We did PCR of rcnR using the E. coli genome extracted last Friday and Phusion High Fidelity PCR kit. On the gel we got a diffuse band around 400 pb, so we could not conclude anything.

31-Jul-2013

We did PCR of ''pRcnA'' and ''rcnR'' again using a annealing temperature gradient between 45°C and 60° and using the two buffers: Phusion HF reaction Buffer and Phusion GC Reaction Buffer. On the gel we saw a band that corresponded to ''pRcnA'' when the annealing temperature had been around 53°C and GC buffer had been used. On the other hand, in ''rcnR'' reactions we got a band when buffer HF had been used and when annealing temperature was around 58°C. So...u CAN BARELY see them BUT THEY ARE THERE!

Prcna,rcnR

01-Aug-2013

Today we did ''hoxN''-''rfp'' phusion. We used Phusion High Fidelity PCR kit, Phusion HF reaction Buffer and the amounts of other reagents described below. We got our first phusion!!! What a great day :)

Phusion PCR
Reagent Amount
rfp DNA 2,0 ul
hoxN DNA 2,0 ul
Primer FW 1,0 ul
Primer RV 1,0 ul
Buffer 4 ul
dNTPs 0,4 ul
DMSO 1,0 ul
Pol 0,2 ul
dH2O 8,4 ul
hoxNRFP fusion!

02-Aug-2013

Another try of PrcnR-rcnR and then again...nothing.

rcnR

05-Aug-2013

Since we obtained PrcnA and HoxN, we made a Prcna-HoxN fusion and we also amplified hoxN-RFP fusion. All was obtained and we can see that in our beautifull gel :)Go guys!! The fisrt column next to the DNA ladder is HoxN-RFP fusion on the first pink arrow, on the second pink arrow there is our fusion Prcna-HoxN.

Prcna-HoxN and HoxN-RFP


07-Aug-2013

Today we decided to digest our parts with EcoRI in order to insert our parts in the backbone. Thats why first we did the digestion with EcoRI on the Backbone and also the same process with the parts. We digested for 2 hours and then desactivated the ennzymes at 80°C for 20 min. For protocol see: https://www.neb.com/products/r0101-ecori#tabselect2

We then used antarctic phosphatase for the backbone for 1h. For protocol see: https://www.neb.com/protocols/1/01/01/vector-dephosphorylation-protocol

Finally we let the ligation all night at room temperature.

09-Aug-2013

Today we desactivated the ligase at 80°C for 15 min and started THE TRANSFORMATION!
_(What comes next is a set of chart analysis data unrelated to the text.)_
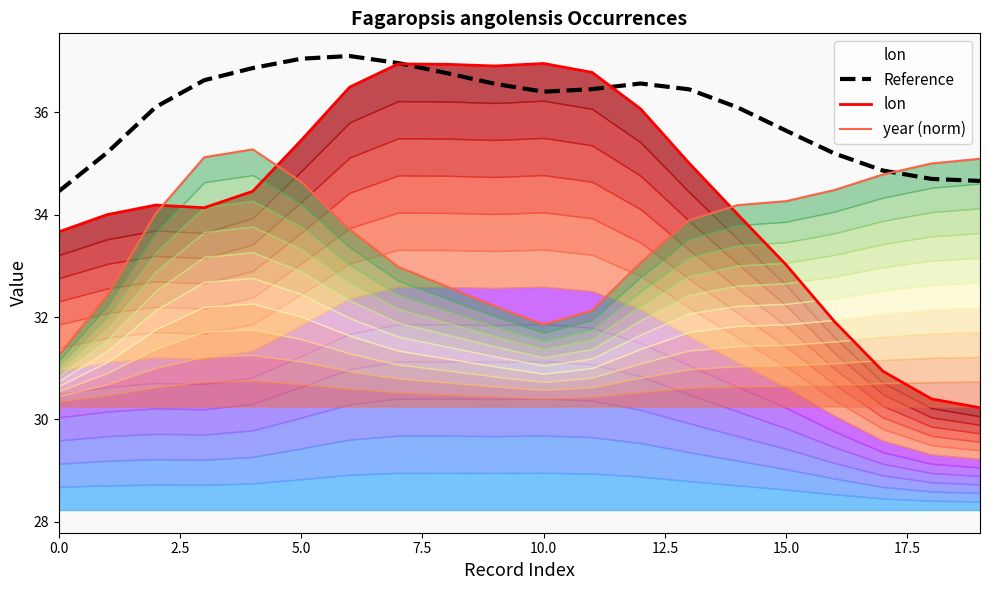

Which series has the largest range (max minus min)?

lon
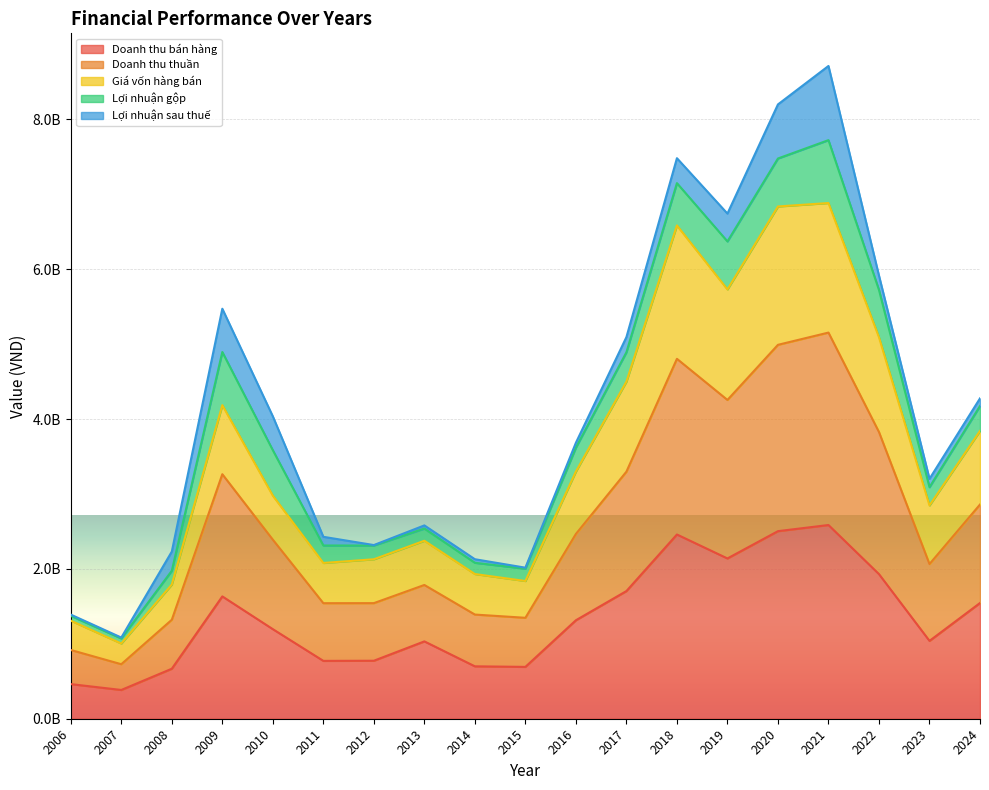

True or false: Giá vốn hàng bán has more than 0 points higher than both neighbors.

True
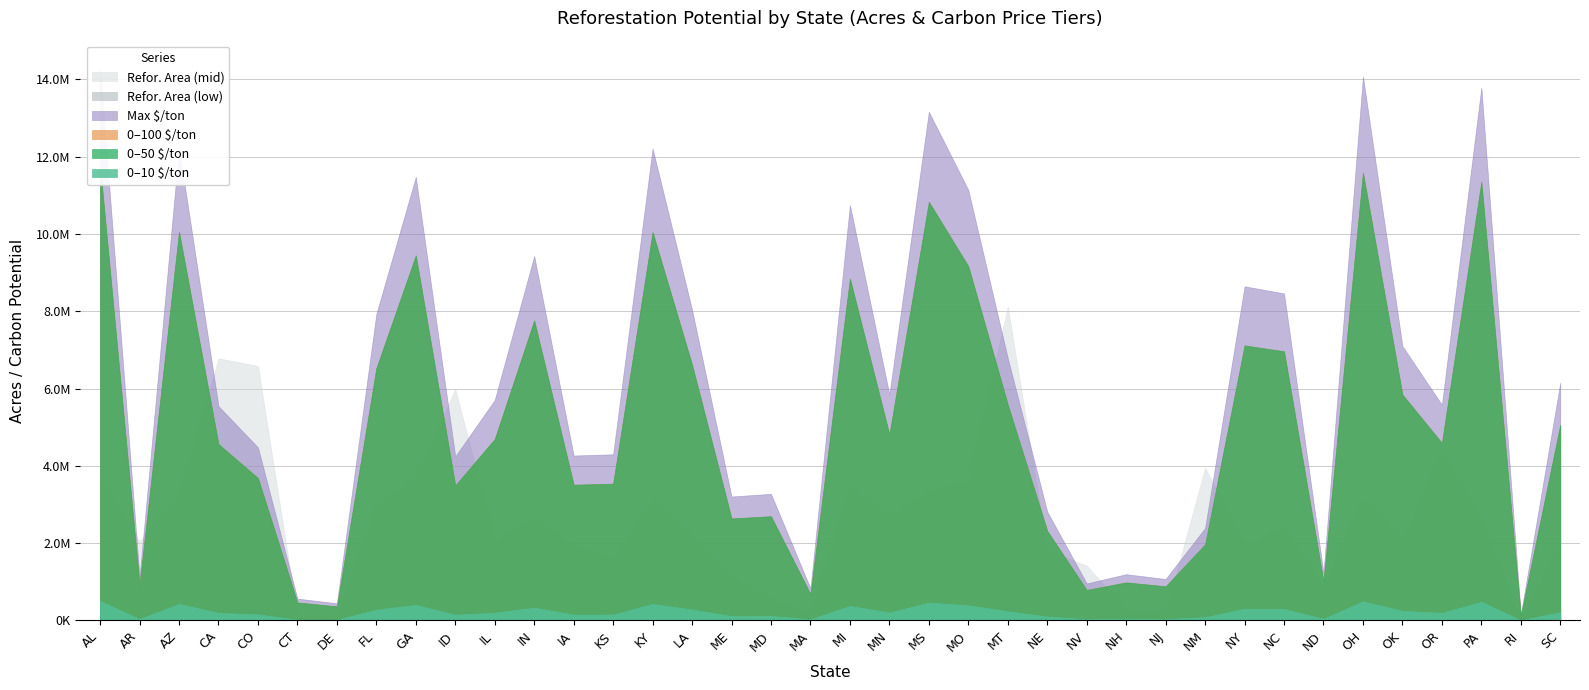

Which series has the largest total across all categories?

max $ton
We transformated our cells and let them in 37°C. Lets see tomorrow :)

10-Aug-2013

They were NO colonies At ALL! not even halfffffff, not even a tiny oneee!!

We are repeating process on monday.

13-Aug-2013

Today we did electrocompetent cells with E.coli DH10B and we tranformed and well...hopefully we will see something tomorrow!

Hopes up!

14-Aug-2013

We have some colonies! but only on HoxN-RFP fusion! We are going to leave those on ON and we are transforming Prcna-HoxN again.

15-Aug-2013

Transformation not succesfull, do it one more time!

16-Aug-2013

Transformation not succesfull, do it one more time!

19-Aug-2013

Transformation not succesfull, do it one more time!


20-Aug-2013

Tranformation succesfull!!!! :) Growing on ON!

21-Aug-2013

Miniprep DAY! :)

Parts Ready!

23-Aug-2013

We are sending Prcna-HoxN and HoxN-RFP :) We are still trying to get Prcnr-rcnR so lets go!

24-Aug-2013

We tried PCR Prcnr-rcnR and IS NOT THEREEEEEEEEEEEE!